I'll always be alone, I moped, willfully ignoring the fact that I was married and had three brothers in addition to parents and in-laws, among other relatives. Seeing that I had started setting out bowls of chips for my pity party, Davey spun his chair away from the game at a good stopping spot and demanded that I know Rex loved me.

"Go try those bubbles," he said, convincingly. I nodded and wandered into the kitchen, fumbling to retrieve the bubble wand from the pungent bubble solution.

"What's that?" asked Rex curiously from the armchair. I sat on the floor.

"Come here, check these out," I said, holding the bubble wand up in front of my face. Rex leaped to the ground and crouched at a safe distance to evaluate the threat level of what I was holding.

"What are those? Smells like drugs," he said.

I carefully blew a bubble.

"Oh shit!" Rex lurched backwards, staring at the bubble with fear. It landed on the carpet and didn't pop. I blew another one. Rex stiffened, trying to keep an eye on the one in the air and the one on the ground simultaneously. "I don't like those guys," he said.

They did look like cheap sci-fi representations of hyper-evolved life forms, but I didn't expect Rex, as a cat, to make that connection.
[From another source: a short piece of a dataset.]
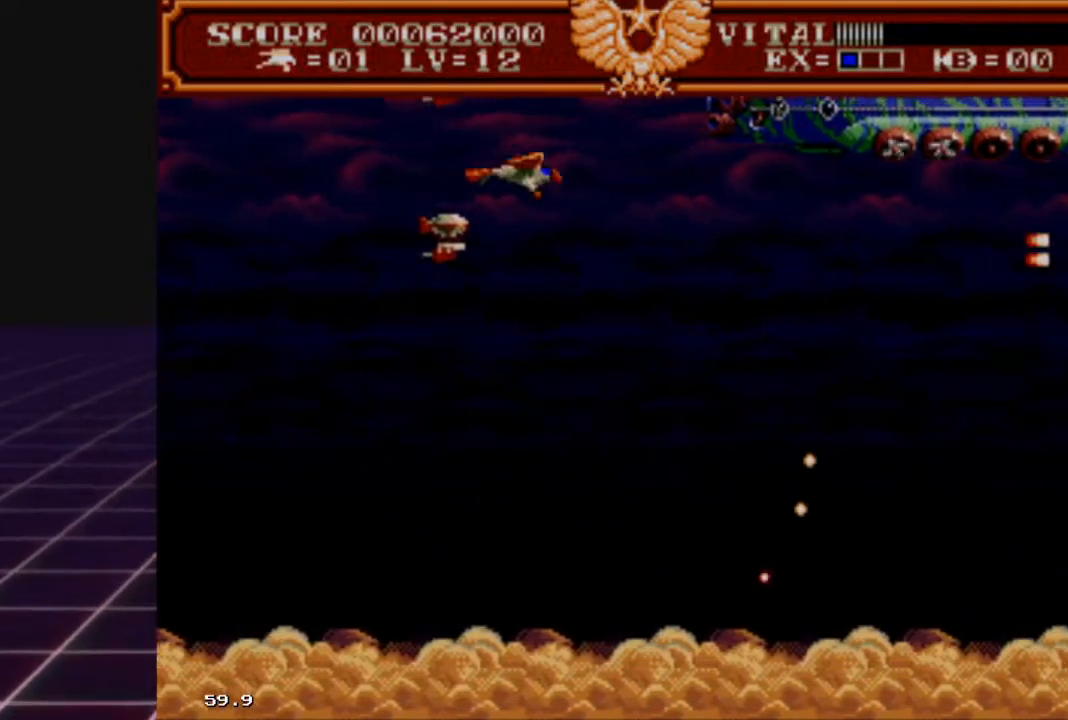
{"buttons": ["L2"], "left_stick": "down", "right_stick": "center", "events": [[367, "left_stick", "down"]]}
He obviously found something else about them terrifying beyond words. I tried blowing a few more bubbles, hoping that he would realize after six of them were caught quivering in the carpet that they were actually a fun way to spend quality time with humans. He was no less appalled by the spherical monstrosities than he was before. I tried popping a few as an example. He seemed relieved that I was capable of killing them, but not much else. I gave up, capping the bubbles and putting them back next to the dog food.
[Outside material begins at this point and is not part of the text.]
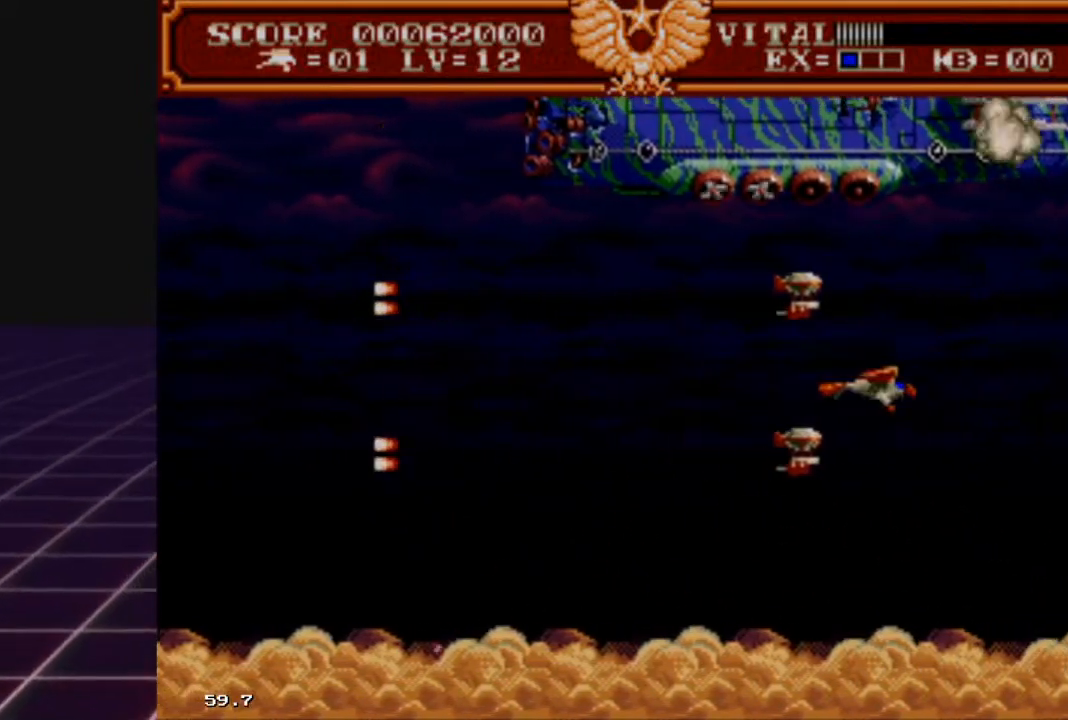
{"buttons": ["L2"], "left_stick": "center", "right_stick": "center", "events": [[367, "left_stick", "center"]]}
I tried one other time. Rex seemed interested in the bottle, but as soon as I blew a bubble his eyes bugged out and he sprinted across the kitchen into the safety of my father-in-law's bedroom.

It was this incident that I thought of sitting on the lawn at Davey's work site, watching the mailman and trying to believe Davey when he said that Rex really did want to be my cat.

Missing Rex

I sat dejectedly on the lawn of Davey's work site, Aidan planted happily in my lap. Every couple minutes Davey would walk by, sending Aidan into paroxysms of delight and longing. He'd go running for him, halted only by my unsympathetic grip on the leash. 

"But I want to go put my feet on him," said Aidan as I reined him back in.  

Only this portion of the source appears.